**PARTI DELL'ESERCIZIO:**
**A)** Secondo il testo sull'evasione fiscale, quanto vale il premio di produttività che i funzionari dell'amministrazione finanziaria maturano?
**B)** Nel testo sull'evasione fiscale, perché l'evasione di galleggiamento viene definita strutturale al sistema fiscale italiano? Rispondi in una o tre frasi.
**C)** Riprendi per favore il testo sull'evasione fiscale, proseguendo dopo l'ultima frase riportata.

**BLOCCO DI TESTO:**
------------
Quale criterio utilizzare per individuare le posizioni a più elevato rischio di evasione?

L’amministrazione finanziaria dovrebbe preliminarmente operare una distinzione tra chi pratica un’evasione di galleggiamento -cioè, chi annaspa per stare a galla- e chi evade e ricicla i proventi dell’evasione in beni mobili e immobili e in attività commerciali. 

L’evasione di galleggiamento, per certi aspetti, è strutturale al sistema fiscale italiano, in quanto necessaria per compensare l’assenza di politiche di welfare simili a quelle di altri paesi del nord Europa. 

A preoccupare, dunque, è la cecità di un algoritmo che processa i dati in maniera del tutto asettica. A ciò si aggiunga il premio di produttività che i funzionari dell’amministrazione finanziaria maturano al raggiungimento di determinati obiettivi. Si tratta di una posta molto appetitosa (vale diverse migliaia di euro) che potrebbe incentivare i rilievi indiscriminati e/o le contestazioni temerarie. 

Premesso quanto sopra, sarebbe sbagliato e anche pericoloso, stante l’aumento dei suicidi per motivi economici, “sparare nel mucchio”, usando come unico presupposto per l’invio delle lettere di compliance l’accredito sul conto di somme di denaro di dubbia provenienza; in questo modo si rischia di “colpire” anche chi è già in serie difficoltà economiche.
------------
**DATI FORNITI:**

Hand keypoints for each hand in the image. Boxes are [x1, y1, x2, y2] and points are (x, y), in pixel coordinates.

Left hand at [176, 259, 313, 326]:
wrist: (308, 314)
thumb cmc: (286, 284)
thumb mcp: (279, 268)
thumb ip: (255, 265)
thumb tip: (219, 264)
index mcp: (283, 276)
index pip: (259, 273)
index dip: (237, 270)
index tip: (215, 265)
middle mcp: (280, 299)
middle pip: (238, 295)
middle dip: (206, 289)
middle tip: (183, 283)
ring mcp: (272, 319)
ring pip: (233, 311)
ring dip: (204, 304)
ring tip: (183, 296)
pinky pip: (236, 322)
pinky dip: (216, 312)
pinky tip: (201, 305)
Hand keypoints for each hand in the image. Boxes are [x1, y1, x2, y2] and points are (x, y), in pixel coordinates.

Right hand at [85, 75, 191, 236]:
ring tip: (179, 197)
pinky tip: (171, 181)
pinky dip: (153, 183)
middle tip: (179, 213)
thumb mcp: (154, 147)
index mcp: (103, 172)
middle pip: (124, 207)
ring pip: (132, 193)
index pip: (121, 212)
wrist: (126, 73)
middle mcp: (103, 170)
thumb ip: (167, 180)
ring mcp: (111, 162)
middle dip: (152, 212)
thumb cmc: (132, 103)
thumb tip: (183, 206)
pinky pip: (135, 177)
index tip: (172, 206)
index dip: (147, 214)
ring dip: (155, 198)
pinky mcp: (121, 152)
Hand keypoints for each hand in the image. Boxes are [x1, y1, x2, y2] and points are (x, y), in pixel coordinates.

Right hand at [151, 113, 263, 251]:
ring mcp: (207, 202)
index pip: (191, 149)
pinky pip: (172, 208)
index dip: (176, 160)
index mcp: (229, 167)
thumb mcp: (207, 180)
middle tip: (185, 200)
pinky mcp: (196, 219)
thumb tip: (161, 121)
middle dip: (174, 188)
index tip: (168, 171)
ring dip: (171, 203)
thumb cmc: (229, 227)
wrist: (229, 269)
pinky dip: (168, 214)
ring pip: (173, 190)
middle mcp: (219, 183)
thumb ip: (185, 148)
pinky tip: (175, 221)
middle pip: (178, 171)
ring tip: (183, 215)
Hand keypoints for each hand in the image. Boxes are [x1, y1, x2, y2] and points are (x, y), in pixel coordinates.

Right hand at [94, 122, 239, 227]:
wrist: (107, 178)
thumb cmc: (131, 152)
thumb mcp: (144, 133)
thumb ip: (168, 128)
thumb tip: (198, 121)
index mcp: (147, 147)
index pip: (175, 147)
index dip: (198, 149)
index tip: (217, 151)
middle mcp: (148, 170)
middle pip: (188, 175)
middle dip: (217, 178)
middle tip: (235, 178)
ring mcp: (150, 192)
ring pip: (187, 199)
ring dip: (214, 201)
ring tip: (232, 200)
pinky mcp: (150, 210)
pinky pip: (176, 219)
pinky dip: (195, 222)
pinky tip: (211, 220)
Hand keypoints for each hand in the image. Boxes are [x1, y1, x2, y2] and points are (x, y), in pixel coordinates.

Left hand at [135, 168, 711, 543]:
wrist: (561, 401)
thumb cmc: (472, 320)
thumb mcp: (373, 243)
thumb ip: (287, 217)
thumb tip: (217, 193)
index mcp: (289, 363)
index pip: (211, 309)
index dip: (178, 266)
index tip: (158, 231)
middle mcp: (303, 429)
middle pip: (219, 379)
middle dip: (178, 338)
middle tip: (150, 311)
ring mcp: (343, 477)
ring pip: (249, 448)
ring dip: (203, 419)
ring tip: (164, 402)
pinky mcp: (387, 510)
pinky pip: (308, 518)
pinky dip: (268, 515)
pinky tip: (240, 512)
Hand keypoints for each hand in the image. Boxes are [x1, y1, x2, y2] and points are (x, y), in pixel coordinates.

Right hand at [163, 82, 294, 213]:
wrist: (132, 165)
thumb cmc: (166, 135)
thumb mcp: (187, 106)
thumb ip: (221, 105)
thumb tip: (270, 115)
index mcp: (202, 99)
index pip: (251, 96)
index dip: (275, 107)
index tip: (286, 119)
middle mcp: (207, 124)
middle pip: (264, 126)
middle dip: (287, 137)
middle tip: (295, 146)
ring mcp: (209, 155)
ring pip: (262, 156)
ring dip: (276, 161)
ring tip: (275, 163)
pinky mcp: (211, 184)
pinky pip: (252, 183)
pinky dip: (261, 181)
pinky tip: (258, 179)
------------
**RISPOSTE SCRITTE:**
**A)** Vale diverse migliaia di euro.

**B)** L'evasione di galleggiamento è strutturale perché serve a compensare l'assenza di politiche di welfare simili a quelle di altri paesi del nord Europa.

**C)**
Pertanto, prima di “sparare”, l’amministrazione finanziaria dovrebbe perimetrare una “zona di caccia”, che a parere di chi scrive dovrebbe coincidere con tutte quelle posizioni fiscali il cui patrimonio, per dimensioni e struttura, risulta incompatibile con i redditi dichiarati al fisco nel più lungo arco di tempo consentito dagli archivi dell’Anagrafe tributaria.

Intendo dire che il faro dell’Anagrafe dei Rapporti finanziari, che fino ad oggi è rimasto puntato sui “poveri congrui” (cioè, è servito per individuare coloro la cui situazione patrimoniale riflette lo stato d’indigenza), dovrebbe spostarsi sui “ricchi incongrui” (cioè, coloro la cui situazione patrimoniale appare incongrua rispetto ai redditi dichiarati). 

Questa è la “zona di caccia” (le posizioni a più elevato rischio di evasione) all’interno della quale l’amministrazione finanziaria dovrebbe “sparare” (concentrare le sue attività volte a stimolare l’adempimento spontaneo). 

Post scriptum

È curioso che a temi così importanti per la vita degli elettori non venga dato alcuno spazio nei dibattiti elettorali in corso. Ma anche questo, forse, è un altro problema.


1) Con l’art. 20, c. 2, lett. b) della l. 30 dicembre 1991, n. 413, “Disposizioni urgenti per la revisione della spesa pubblica con invarianza dei servizi ai cittadini (nonché misure di rafforzamento patrimoniale delle imprese del settore bancario)” – Spending review.

2) D.m. 4 agosto 2000, n. 269 “Regolamento istitutivo dell’Anagrafe dei rapporti di conto e di deposito”, previsto dall’art. 20, c. 4, della l. 30 dicembre 1991, n. 413.

3) Con l’art. 37 del d.l. 4 luglio 2006, n. 223, convertito con modificazioni dalla l. 4 agosto 2006, n. 24813, è stato ulteriormente modificato l’art. 7 del d.p.r. n. 605/1973.

4) Con l’art. 11, c. 2, del d.l. n. 201/2011.

5) Art. 1, comma 683, legge n. 160/2019.

6) Art. 1, comma 1, lettere f) e g), D.M. 28 giugno 2022.